Richtig spannend ging es im Endlauf der Mixed-Wettbewerbe zu. Mit 901 Holz und nur zwei Holz Vorsprung vor den Vizemeistern aus Bremerhaven siegte die Paarung Silke Steitz/Dennis Krol. Um den dritten Platz und vor allem um die dritte Fahrkarte zur deutschen Meisterschaft musste zweimal ein Stechen erfolgen. Nach Ende des Wettkampfs gab es Gleichholz zwischen den Paarungen Silvia Albert/Holger Haase und Simone Grziwa/Ralph Sickfeld (je 893). Nach dem ersten Stechen hatten beide sechs Plusholz gespielt, und erst nach einem weiteren Auskegeln konnten sich Silvia Albert und Holger Haase über den dritten Platz und das Startrecht bei der DM freuen.

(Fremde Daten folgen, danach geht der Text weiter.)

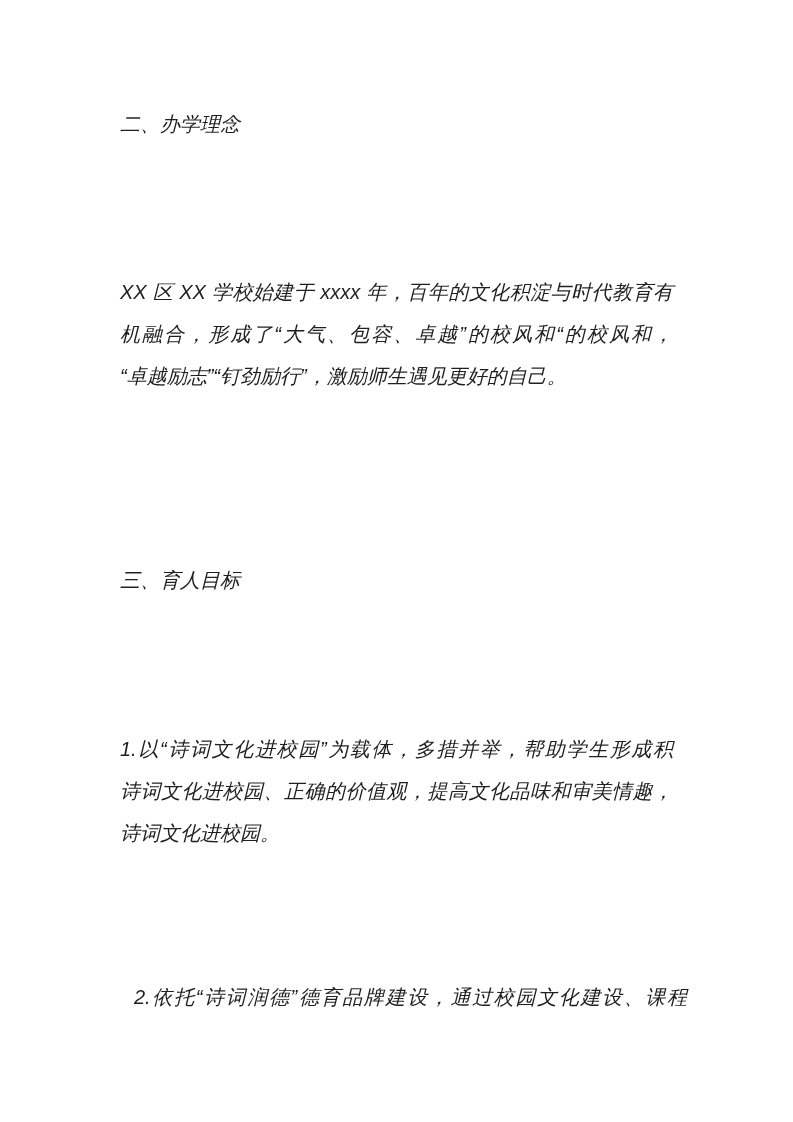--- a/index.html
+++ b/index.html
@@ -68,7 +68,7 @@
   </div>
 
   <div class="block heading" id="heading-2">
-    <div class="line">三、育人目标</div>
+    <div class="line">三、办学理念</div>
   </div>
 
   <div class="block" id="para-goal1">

Beste Chancen haben bei den deutschen Meisterschaften, die vom 30. Mai bis 2. Juni in Kiel ausgetragen werden, die Damen A. Ute Wachtendorf, Ute Fromm, Anja Reinicke, Birgit Eichinger und Bärbel Stehmeier feierten bereits mehrfach den nationalen Titel, verpassten im vergangenen Jahr allerdings das Treppchen und wurden Vierte.

Aber auch die Herren A gehören zum engen Favoritenkreis. Der amtierende deutsche Meister will mit Torsten Rohde, Holger Haase, Ralph Sickfeld, Holger Mangels und Heinz-Dieter Menkens seinen Titel ver­teidigen.

Im Einzel gehören die sechsmalige deutsche Meisterin und Titelverteidigerin Ute Wachtendorf sowie Anja Reinicke zu den Mitfavoriten. Dies gilt ebenso für Bärbel Stehmeier (Damen C) und Birgit Eichinger (Damen B), die jeweils erstmals in dieser Altersklasse antreten. Man darf gespannt sein, wie sie der Umstand beflügelt, dass sie diesmal als jeweils Jüngste in ihrer Konkurrenz an den Start gehen werden.